### Exercise goal
Every entry below should be transcribed exactly; pictures stay out of the copy.

Edit difference data:
▼
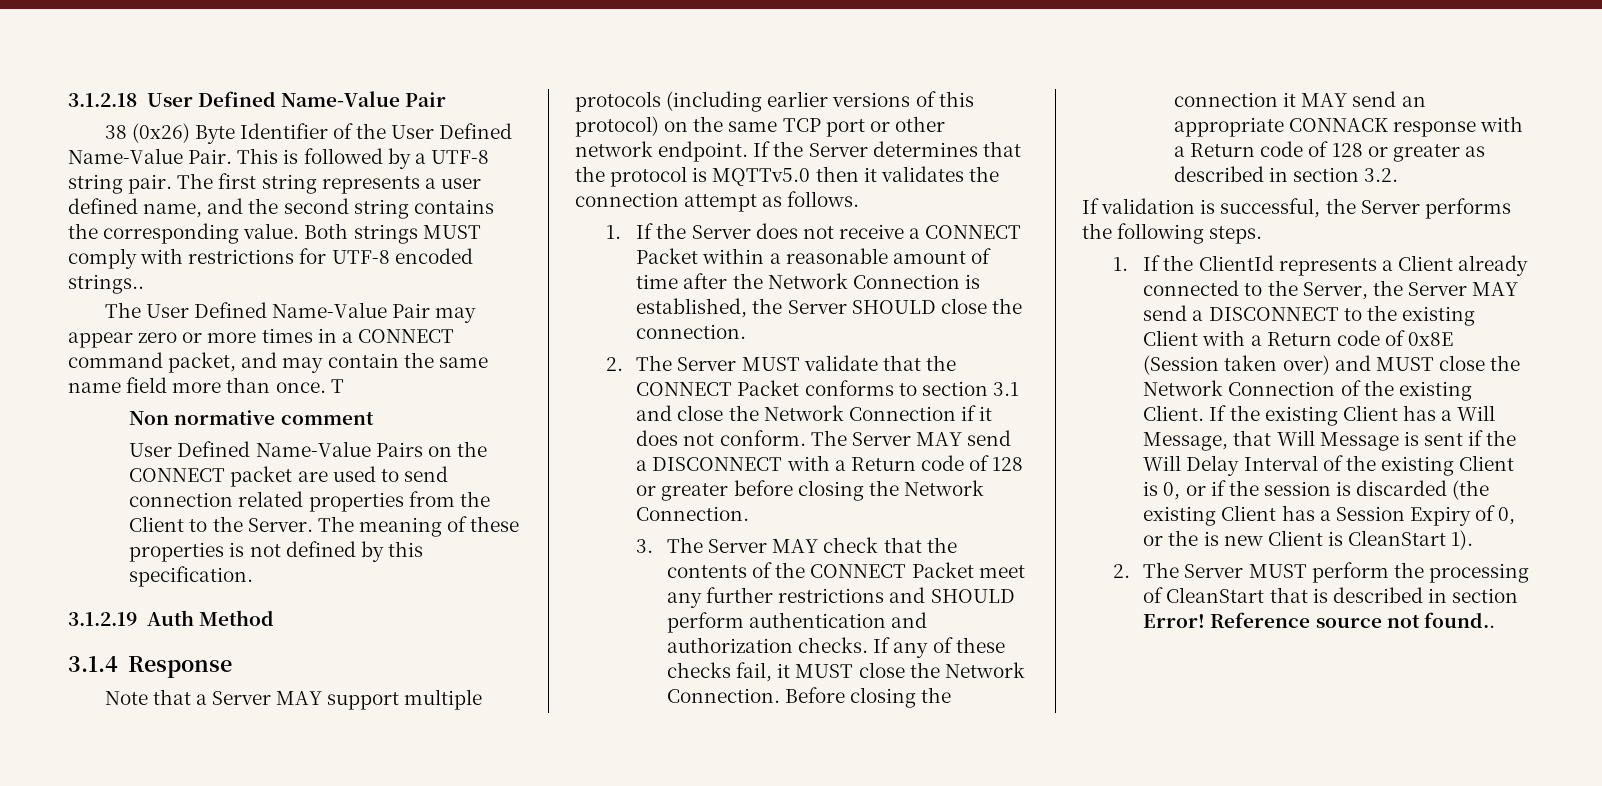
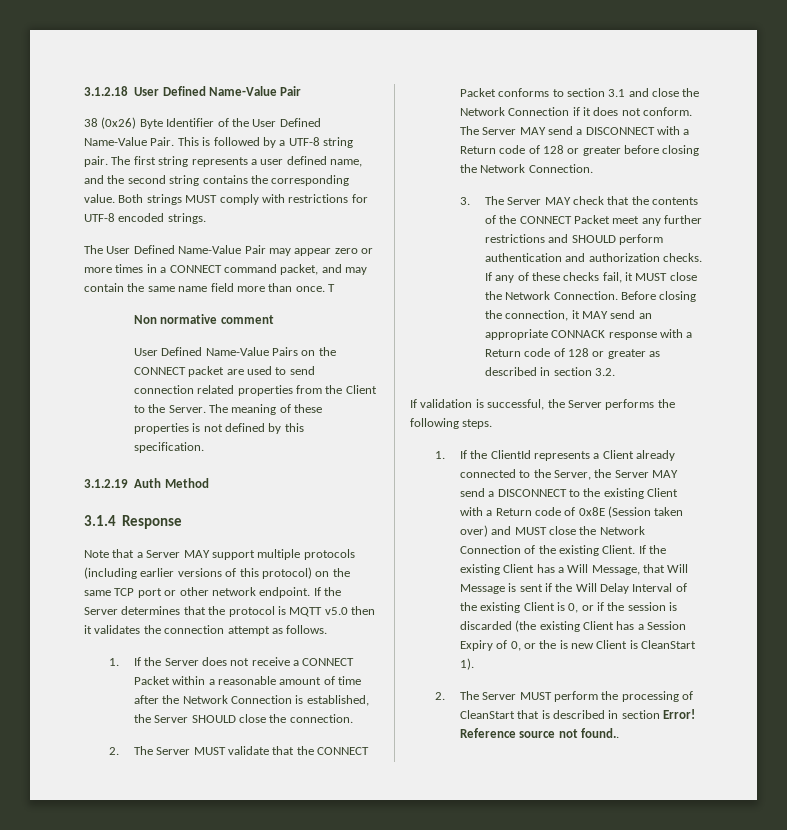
[68,274,144,294] strings.. -> [167,213,206,224] strings.
[712,168,811,186] MQTTv5.0 -> [289,607,348,617] MQTT v5.0
[1173,92,1278,107] connection -> [505,310,569,321] connection,

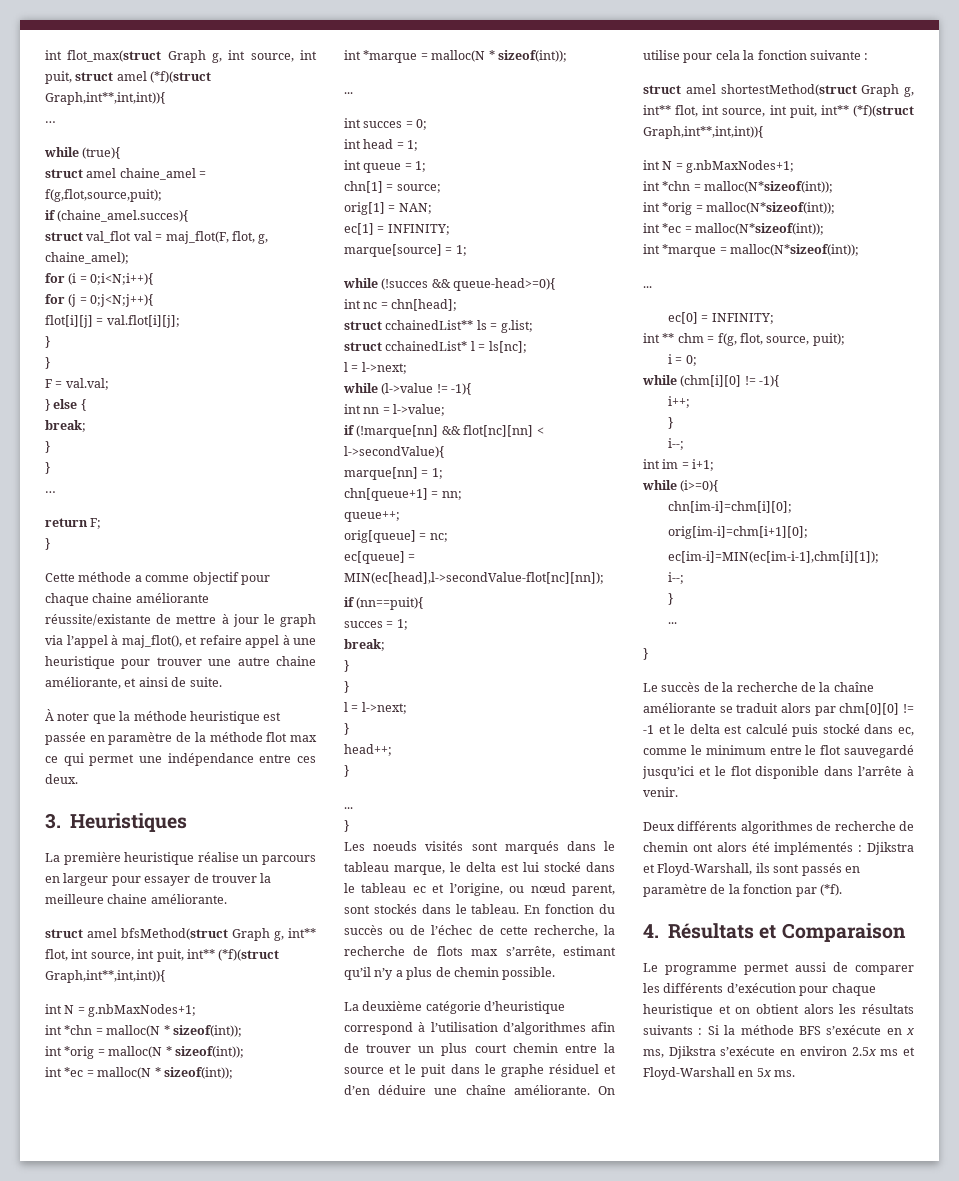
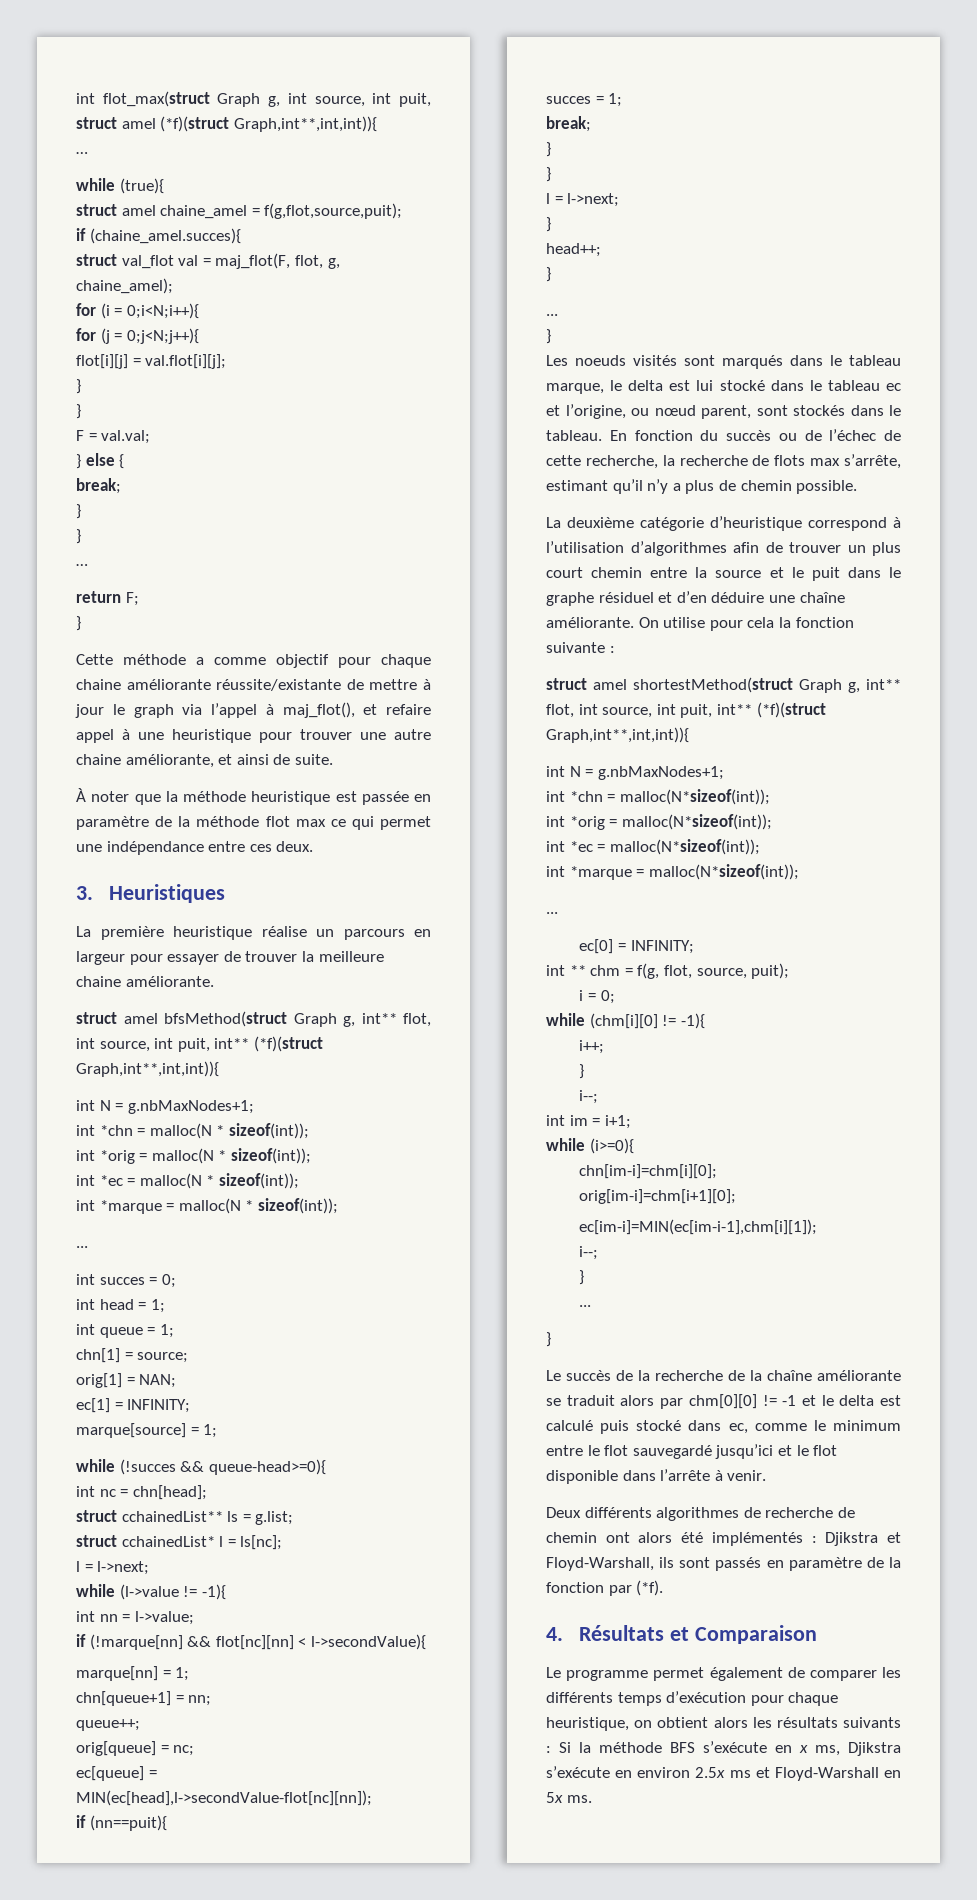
[795,962,826,972] aussi -> [709,1667,783,1681] également
(724, 988) none -> [617,1692,662,1706] temps
[643,1004,731,1017] heuristique et -> [546,1717,629,1731] heuristique,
▲
### Output for this exercise
[68,274,144,294] strings.. -> [167,213,206,224] strings.
[712,168,811,186] MQTTv5.0 -> [289,607,348,617] MQTT v5.0
[1173,92,1278,107] connection -> [505,310,569,321] connection,

[795,962,826,972] aussi -> [709,1667,783,1681] également
(724, 988) none -> [617,1692,662,1706] temps
[643,1004,731,1017] heuristique et -> [546,1717,629,1731] heuristique,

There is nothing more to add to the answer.